Passage Start Marker

Ripuniq: fast async uniq

https://crates.io/crates/ripuniq

I made this a bit ago, mostly out of frustration that there was no way for me to deduplicate a file while preserving the order, and in the process somehow made it 5x faster than sort -u

it's mostly just a thin wrapper around a DashMap, with some manual tuning of parameters to improve performance.

anyone have any ideas on how i could make this faster/better?

Don't use async I/O for "speed". Async I/O is slow when your problem is not I/O bound.

Try this code (compile in release mode and run it locally). For a set of 4096 unique lines, each of 128 bytes, total count = 521204 lines), this runs in 0.06s, while your ripuniq runs in ~0.2s on my machine.

1 Like

you are changing the hash implementation, so that's not a fair comparison.

specifically, you are going from sip1-3 to ahash, which (according to the benchmarks from the ahash crate) should result in a ~12x speedup, less than what you observed.

ok, turns out that even with a fair comparison, blocking io is faster than tokio. tokio seems to be doing a lot more than is required to implement cooperatively scheduled coroutines, namely doing a bunch of calls to get the current time for some reason? i'm not convinced the problem is async io itself, but nonetheless i have removed it, as well as making several other optimizations.

2 Likes

With the default hasher of HashMap, it's still 0.08s vs 0.2s on my machine.

My implementation also causes less memory pressure by not keeping all lines, only the unique ones. Your impl leaks all lines, so its memory usage is O(input), while mine is O(unique). I didn't measure whether that helps with speed.

The slowness of async I/O was adequately explained a few days ago by tokio's author herself.

Passage End Marker

Task item A ::
Answer these questions about the ripuniq thread, one per line:
(i) How many times faster than sort -u did the original poster say ripuniq ended up being?
(ii) Which hash implementation does one reply say the suggested code switches to from sip1-3?
(iii) What memory usage does the responder give for their own implementation?

Data Start Marker

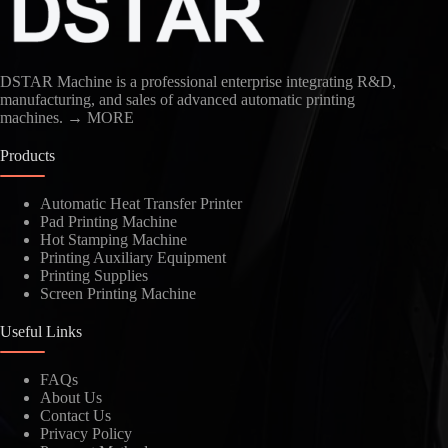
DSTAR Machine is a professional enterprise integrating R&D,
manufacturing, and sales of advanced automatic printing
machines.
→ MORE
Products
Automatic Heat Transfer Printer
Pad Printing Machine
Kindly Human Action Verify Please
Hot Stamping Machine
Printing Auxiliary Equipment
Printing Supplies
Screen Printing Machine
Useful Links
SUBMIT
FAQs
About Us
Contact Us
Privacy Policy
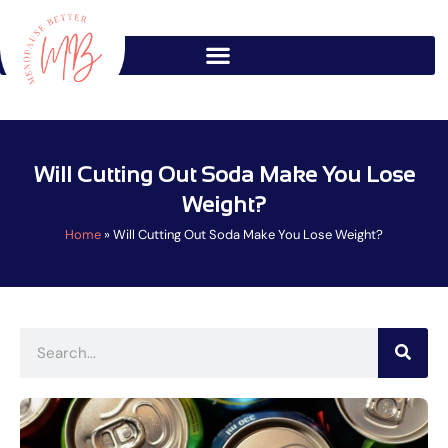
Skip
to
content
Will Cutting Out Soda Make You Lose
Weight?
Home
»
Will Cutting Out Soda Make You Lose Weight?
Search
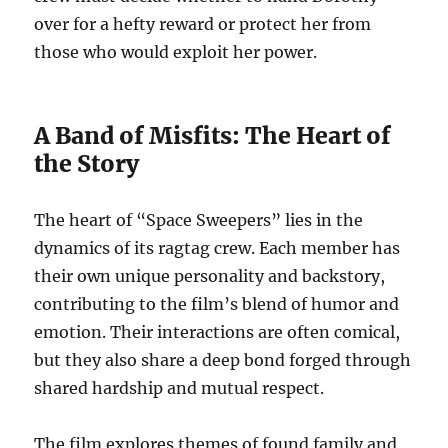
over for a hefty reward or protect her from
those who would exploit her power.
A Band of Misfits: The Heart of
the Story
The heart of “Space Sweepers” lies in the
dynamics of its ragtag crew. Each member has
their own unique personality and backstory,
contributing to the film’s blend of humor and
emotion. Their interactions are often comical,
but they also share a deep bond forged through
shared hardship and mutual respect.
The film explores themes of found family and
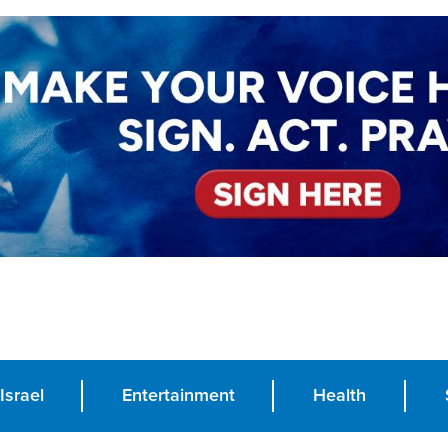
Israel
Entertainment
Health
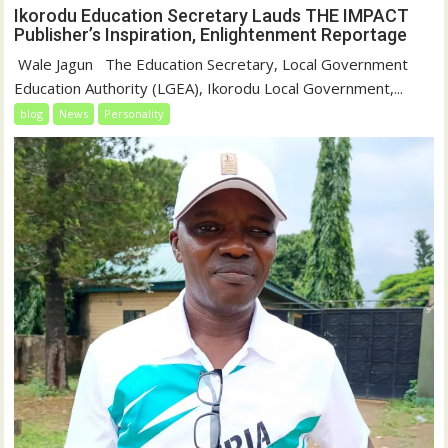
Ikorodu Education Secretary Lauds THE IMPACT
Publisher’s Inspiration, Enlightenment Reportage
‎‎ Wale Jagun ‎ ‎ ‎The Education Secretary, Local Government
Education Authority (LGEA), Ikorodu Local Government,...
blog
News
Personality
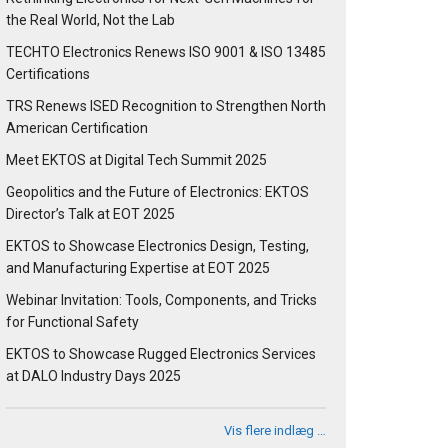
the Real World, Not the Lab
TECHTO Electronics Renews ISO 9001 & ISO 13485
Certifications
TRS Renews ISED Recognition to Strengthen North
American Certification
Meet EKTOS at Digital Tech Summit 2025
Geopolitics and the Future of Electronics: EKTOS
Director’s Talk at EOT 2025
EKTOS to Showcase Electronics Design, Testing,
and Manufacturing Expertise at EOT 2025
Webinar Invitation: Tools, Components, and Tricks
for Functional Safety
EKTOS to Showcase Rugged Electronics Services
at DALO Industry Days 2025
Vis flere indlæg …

Data End Marker

Task item B :: Duplicate everything in the listing from its start down through the line containing "Printing Auxiliary Equipment", and leave out the pictures.

Written answer A ::
(i) 5x faster
(ii) ahash
(iii) O(unique)

Written answer B ::
DSTAR Machine is a professional enterprise integrating R&D,
manufacturing, and sales of advanced automatic printing
machines.
→ MORE
Products
Automatic Heat Transfer Printer
Pad Printing Machine
Kindly Human Action Verify Please
Hot Stamping Machine
Printing Auxiliary Equipment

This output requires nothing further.